### Listed records
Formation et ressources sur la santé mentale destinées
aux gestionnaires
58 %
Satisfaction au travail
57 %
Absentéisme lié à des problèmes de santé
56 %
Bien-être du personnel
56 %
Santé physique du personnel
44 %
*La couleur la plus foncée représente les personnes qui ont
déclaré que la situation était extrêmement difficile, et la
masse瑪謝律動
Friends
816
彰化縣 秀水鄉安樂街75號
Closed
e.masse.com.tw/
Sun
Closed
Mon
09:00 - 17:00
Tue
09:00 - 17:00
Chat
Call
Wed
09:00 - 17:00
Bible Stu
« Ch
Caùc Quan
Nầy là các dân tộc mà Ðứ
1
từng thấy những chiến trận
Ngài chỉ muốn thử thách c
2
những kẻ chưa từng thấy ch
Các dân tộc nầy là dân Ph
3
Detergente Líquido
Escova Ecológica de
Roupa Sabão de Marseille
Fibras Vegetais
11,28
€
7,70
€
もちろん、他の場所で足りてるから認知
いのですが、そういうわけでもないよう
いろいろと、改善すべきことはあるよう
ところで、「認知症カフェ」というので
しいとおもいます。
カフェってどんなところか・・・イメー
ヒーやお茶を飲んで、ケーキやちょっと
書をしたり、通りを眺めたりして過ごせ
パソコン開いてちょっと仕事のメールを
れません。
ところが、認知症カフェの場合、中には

### Exercise description
Render each line of the material above as a Markdown table with two columns, Row and Line, numbering the rows in order and leaving out blank lines.

### Answer to this exercise
| Row | Line |
|---|---|
| 1 | Formation et ressources sur la santé mentale destinées |
| 2 | aux gestionnaires |
| 3 | 58 % |
| 4 | Satisfaction au travail |
| 5 | 57 % |
| 6 | Absentéisme lié à des problèmes de santé |
| 7 | 56 % |
| 8 | Bien-être du personnel |
| 9 | 56 % |
| 10 | Santé physique du personnel |
| 11 | 44 % |
| 12 | *La couleur la plus foncée représente les personnes qui ont |
| 13 | déclaré que la situation était extrêmement difficile, et la |
| 14 | masse瑪謝律動 |
| 15 | Friends |
| 16 | 816 |
| 17 | 彰化縣 秀水鄉安樂街75號 |
| 18 | Closed |
| 19 | e.masse.com.tw/ |
| 20 | Sun |
| 21 | Closed |
| 22 | Mon |
| 23 | 09:00 - 17:00 |
| 24 | Tue |
| 25 | 09:00 - 17:00 |
| 26 | Chat |
| 27 | Call |
| 28 | Wed |
| 29 | 09:00 - 17:00 |
| 30 | Bible Stu |
| 31 | « Ch |
| 32 | Caùc Quan |
| 33 | Nầy là các dân tộc mà Ðứ |
| 34 | 1 |
| 35 | từng thấy những chiến trận |
| 36 | Ngài chỉ muốn thử thách c |
| 37 | 2 |
| 38 | những kẻ chưa từng thấy ch |
| 39 | Các dân tộc nầy là dân Ph |
| 40 | 3 |
| 41 | Detergente Líquido |
| 42 | Escova Ecológica de |
| 43 | Roupa Sabão de Marseille |
| 44 | Fibras Vegetais |
| 45 | 11,28 |
| 46 | € |
| 47 | 7,70 |
| 48 | € |
| 49 | もちろん、他の場所で足りてるから認知 |
| 50 | いのですが、そういうわけでもないよう |
| 51 | いろいろと、改善すべきことはあるよう |
| 52 | ところで、「認知症カフェ」というので |
| 53 | しいとおもいます。 |
| 54 | カフェってどんなところか・・・イメー |
| 55 | ヒーやお茶を飲んで、ケーキやちょっと |
| 56 | 書をしたり、通りを眺めたりして過ごせ |
| 57 | パソコン開いてちょっと仕事のメールを |
| 58 | れません。 |
| 59 | ところが、認知症カフェの場合、中には |